4. The golf club head of claim 1, wherein the plurality of apertures defines at least one repeating pattern of apertures.

5. The golf club head of claim 1, further comprising a recess defined in the second region, wherein the plurality of apertures is defined within the recess.

6. The golf club head of claim 1, further comprising a protective cover configured to engage the crown to cover the plurality of apertures.

7. The golf club head of claim 1, wherein the number of the plurality of apertures is in a range of between 60 to 1500 apertures.

8. A golf club head comprising:

a face, a heel, a toe, and a top edge;

a back defined opposite the face;

a crown extending between the top edge of the face to the back and between the heel to the toe, the crown comprising:

a plurality of apertures, a largest dimension of at least one aperture being less than or equal 0.3 inch; and

at least one reinforcing rib extending between the face and the back, wherein a smallest width of the reinforcing rib is greater than the greatest dimension.

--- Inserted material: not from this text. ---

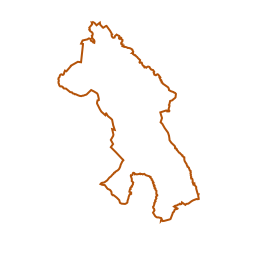 the district of Ogan Ilir, Sumatera Selatan, Indonesia, rotated 315°
{"feature_id": "22746128B50783491652131", "entity_name": "Ogan Ilir", "entity_type": "district", "adm_level": 2, "iso_a3": "IDN", "parent_name": "Indonesia", "parent_adm1": "Sumatera Selatan", "projection": "robinson", "projection_center": [104.638, -3.42], "detail": "fine", "context": "isolated", "style": "outline", "palette": "amber", "viewbox_px": 256, "rotation_deg": 315, "n_neighbors": 0, "source": "geoboundaries", "source_scale": "gbopen_adm2", "svg_char_len": 5856}
<svg xmlns="http://www.w3.org/2000/svg" viewBox="0 0 256 256"><g transform="rotate(315 128 128)"><path d="M178.4,33.1L178.6,30.0L178.1,28.3L177.1,28.3L176.9,27.8L176.0,29.3L171.5,29.7L170.9,31.1L170.2,31.8L170.0,31.6L169.9,31.9L169.8,33.2L170.2,34.4L170.0,36.0L169.3,36.8L168.7,37.2L167.6,37.2L167.2,38.2L166.5,38.6L166.2,39.8L166.2,41.8L166.0,42.3L165.5,43.1L164.4,43.9L164.0,43.0L164.3,42.8L164.0,41.9L164.1,41.6L163.5,40.0L164.5,38.6L164.0,37.5L163.7,37.0L163.1,36.8L162.1,36.7L157.8,34.0L154.5,35.2L155.6,36.7L155.1,37.2L141.3,48.3L139.3,45.7L132.1,43.7L132.1,43.8L125.1,44.3L124.4,44.3L124.1,43.8L124.0,42.9L122.4,43.5L121.2,44.3L120.2,44.6L119.5,44.4L119.2,44.1L119.0,43.1L118.8,43.0L118.2,42.6L117.2,42.6L115.4,43.6L114.2,43.6L113.2,44.3L113.1,44.8L112.3,45.9L111.4,46.2L110.4,47.5L110.4,47.9L109.5,49.4L109.5,50.7L110.6,51.7L110.7,52.8L110.9,53.4L110.6,53.8L110.6,54.7L112.0,56.3L112.5,61.7L113.6,63.2L113.4,64.4L114.3,66.0L114.2,66.5L114.9,67.1L115.9,69.8L116.7,71.4L117.6,72.5L118.7,73.0L119.3,73.6L120.6,74.1L122.3,75.0L128.8,75.1L129.8,78.2L130.6,81.4L130.6,82.0L130.0,83.5L128.2,86.4L127.1,87.6L126.0,87.0L125.8,87.3L125.1,87.4L123.7,88.5L123.4,88.9L121.4,94.8L120.7,97.6L121.0,103.0L122.3,102.6L123.2,101.6L122.6,103.5L122.2,105.6L122.6,108.9L122.6,110.9L119.4,115.7L117.3,119.9L116.0,117.6L113.0,122.4L111.9,123.1L107.4,124.3L106.1,128.8L102.3,129.4L102.3,136.5L102.0,145.5L102.1,147.1L101.9,147.6L100.4,147.6L96.9,148.8L95.0,149.9L92.7,150.7L90.9,150.7L88.1,150.0L87.5,150.3L86.5,149.8L85.1,150.2L84.5,150.0L81.5,150.2L79.8,149.9L76.2,150.3L72.7,149.7L70.9,148.4L70.0,148.1L68.9,148.2L69.5,149.8L71.2,151.9L70.6,156.2L70.6,156.7L71.3,158.5L71.5,159.4L71.2,161.2L70.7,162.0L69.9,162.9L69.6,163.7L69.7,164.7L70.1,164.8L70.4,165.9L70.8,169.3L70.8,172.8L69.5,175.1L69.5,175.6L70.0,177.0L72.2,179.6L73.8,180.2L74.9,180.2L76.3,179.1L78.8,177.9L79.5,177.3L81.4,176.4L82.6,176.1L83.2,176.8L83.7,176.8L83.9,176.2L84.6,175.8L83.9,174.0L86.1,172.7L86.7,173.0L87.3,172.1L87.8,172.2L88.4,172.0L89.2,172.2L89.3,171.7L90.5,171.6L91.7,171.3L92.3,170.6L93.1,170.3L93.2,169.3L93.1,168.2L94.7,166.7L96.1,163.8L96.6,163.5L96.9,164.0L97.9,164.3L99.5,163.4L100.0,163.4L100.4,163.8L100.6,164.3L100.5,164.9L100.1,165.6L101.0,166.2L101.4,167.0L103.7,168.6L104.2,168.7L104.1,169.4L104.8,169.8L105.6,170.8L105.6,171.2L107.0,171.9L107.3,174.1L109.0,177.3L109.0,177.8L109.3,178.3L108.8,178.5L108.8,180.7L108.1,181.3L108.3,182.4L107.2,183.9L107.6,184.0L107.5,184.7L106.9,184.9L105.8,186.6L106.2,186.6L106.1,187.5L104.4,189.1L104.7,189.5L104.7,190.1L104.2,190.3L103.8,190.9L103.7,192.5L101.4,194.6L101.4,195.6L101.1,195.7L101.1,196.1L100.7,196.1L100.6,196.4L100.2,196.3L98.9,196.6L98.3,197.9L96.2,198.3L95.9,198.9L95.7,198.7L95.0,199.4L93.7,199.5L93.3,199.8L93.3,200.2L90.9,201.4L89.9,201.5L89.3,202.6L89.3,203.6L88.5,204.9L85.8,205.6L84.9,209.7L85.0,210.6L85.3,211.7L86.3,212.7L87.8,215.2L87.7,215.7L87.5,216.0L86.1,216.6L85.6,217.0L87.1,216.9L86.8,218.4L88.1,219.4L93.0,222.2L93.8,222.4L99.2,220.0L99.9,219.5L101.2,219.7L103.4,218.7L105.8,220.1L106.1,220.0L105.0,216.1L106.3,216.3L108.0,217.4L109.0,217.5L109.9,218.1L110.9,218.1L111.1,219.0L112.0,219.5L113.5,218.7L114.2,222.9L115.6,222.9L116.8,223.9L117.4,224.2L121.1,224.7L122.9,225.2L126.1,226.6L127.0,227.7L127.8,228.2L128.5,227.4L129.7,225.5L131.0,224.8L130.6,224.4L130.7,223.8L133.4,219.0L134.5,218.0L134.8,215.4L135.6,214.3L134.3,214.2L134.7,213.2L135.2,213.0L135.4,211.9L135.7,211.9L137.0,210.3L137.5,209.3L137.3,208.4L137.1,208.3L137.6,207.5L138.2,207.3L139.0,205.6L139.6,205.4L140.1,204.2L141.1,203.7L141.2,203.2L141.9,202.7L141.7,201.6L142.2,200.8L142.5,199.8L143.0,199.1L142.7,197.5L143.1,197.2L143.1,196.4L144.1,194.4L144.1,193.8L144.7,191.4L145.6,190.0L146.2,189.5L146.4,189.1L146.8,188.9L147.1,188.5L146.9,188.1L146.7,186.9L147.0,186.2L146.7,186.1L146.8,185.3L147.0,185.1L146.9,183.1L147.0,182.1L146.7,181.7L146.7,181.0L147.0,179.5L147.0,178.0L147.3,177.8L147.3,177.2L147.5,177.2L147.4,176.2L147.8,174.9L147.6,174.9L148.2,174.2L148.3,173.3L148.2,169.1L148.7,166.2L149.0,165.6L149.4,165.3L151.5,162.5L153.0,159.5L153.9,154.0L155.2,149.3L155.1,147.0L159.1,145.0L160.5,142.3L161.9,139.8L167.4,142.6L167.5,143.4L167.7,143.5L167.5,144.0L167.9,144.2L168.1,144.7L168.5,144.9L168.9,145.3L169.3,145.2L169.5,144.9L169.8,143.5L173.0,141.7L173.2,140.7L173.8,140.6L176.9,138.7L179.1,139.8L179.8,139.7L182.3,140.0L183.3,139.9L186.0,137.8L186.1,136.5L185.6,135.4L185.6,134.8L184.4,132.4L183.8,130.2L184.8,128.8L185.1,127.5L184.0,121.2L184.3,120.5L184.0,119.7L184.6,119.4L184.7,117.7L185.3,117.7L185.4,116.1L186.0,114.5L186.7,114.8L187.1,112.0L187.0,111.0L186.7,110.7L185.0,110.4L184.4,109.1L184.6,108.9L184.6,108.3L185.0,108.0L185.3,106.9L185.8,106.6L186.3,106.7L186.4,106.4L186.7,104.7L185.8,103.3L185.7,102.7L185.8,102.6L185.8,101.9L186.1,100.5L186.3,100.2L186.3,99.9L185.6,98.7L184.6,98.3L183.6,98.3L183.2,97.0L182.5,96.9L182.4,96.7L182.5,96.5L183.1,96.1L182.7,94.4L183.0,93.2L183.9,91.6L183.9,91.3L183.6,91.0L182.5,90.3L182.5,89.8L184.6,88.5L184.5,85.5L184.7,84.3L184.5,83.5L184.6,82.0L184.4,82.0L184.1,80.9L183.9,79.7L184.0,79.5L183.9,79.2L184.4,78.7L183.8,77.9L185.2,78.0L185.6,77.8L185.6,77.5L185.9,77.1L186.2,75.8L186.5,75.6L186.3,74.4L185.8,73.0L185.1,71.9L184.4,71.2L184.2,70.2L183.6,69.0L182.6,68.0L182.6,67.2L182.9,66.9L182.2,66.7L181.9,66.2L182.8,65.7L183.3,65.0L182.7,64.6L182.6,64.3L182.7,63.8L183.0,63.6L183.1,63.2L183.6,62.9L185.1,62.8L185.8,62.4L186.4,61.8L186.3,61.4L186.0,60.9L186.0,60.5L186.9,59.6L186.8,58.9L186.4,58.8L184.8,59.1L184.5,59.1L184.3,59.1L184.6,59.0L185.2,58.0L186.5,57.3L186.9,56.7L186.2,55.0L186.0,53.9L183.8,53.8L182.5,54.5L181.4,53.8L181.2,53.4L181.3,51.9L182.1,50.7L182.8,50.6L182.6,50.2L183.1,49.8L183.5,48.7L184.1,46.4L185.0,40.6L184.5,40.3L181.8,39.7L180.5,39.3L181.0,39.4L181.3,38.5L181.4,35.3L182.6,33.6L178.4,33.1Z" fill="none" stroke="#b45309" stroke-width="2"/></g></svg>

9. The golf club head of claim 8, wherein all of the apertures have generally the same largest dimension.

10. The golf club head of claim 8, wherein at least two of the apertures have different largest dimensions.

11. The golf club head of claim 8, wherein the plurality of apertures defines at least one repeating pattern of apertures.

12. The golf club head of claim 8, wherein the crown further comprises a recess, wherein the plurality of apertures is defined within the recess.

13. The golf club head of claim 8, further comprising a protective cover configured to engage the crown to cover the plurality of apertures.

14. The golf club head of claim 8, wherein the number of the plurality of apertures is in a range of between 60 to 1500 apertures.

15. A method for manufacturing a club head for a golf club comprising:

forming a club head comprising a face, a heel, a toe, a top edge, a back defined opposite the face, and a crown extending between the top edge of the face to the back and between the heel to the toe;

forming a plurality of apertures in the crown, a largest dimension of at least one aperture being less than or equal 0.3 inch, the crown defining a first region having a center portion being concave relative to the face, and a second region between the first region and the back, wherein the apertures are formed in the second region.

16. The method of claim 15, further comprising forming a recess in the second region prior to forming the plurality of apertures in the second region.

17. The method of claim 15, wherein forming the plurality of apertures includes stamping the crown to form the plurality of apertures.

18. The method of claim 15, further comprising forming at least one reinforcing rib in the second region.

19. The method of claim 15, further comprising forming at least one reinforcing rib in the second region, the reinforcing rib defined by portions of the second region being without apertures.

20. The method of claim 15, further comprising attaching a cover on the second region.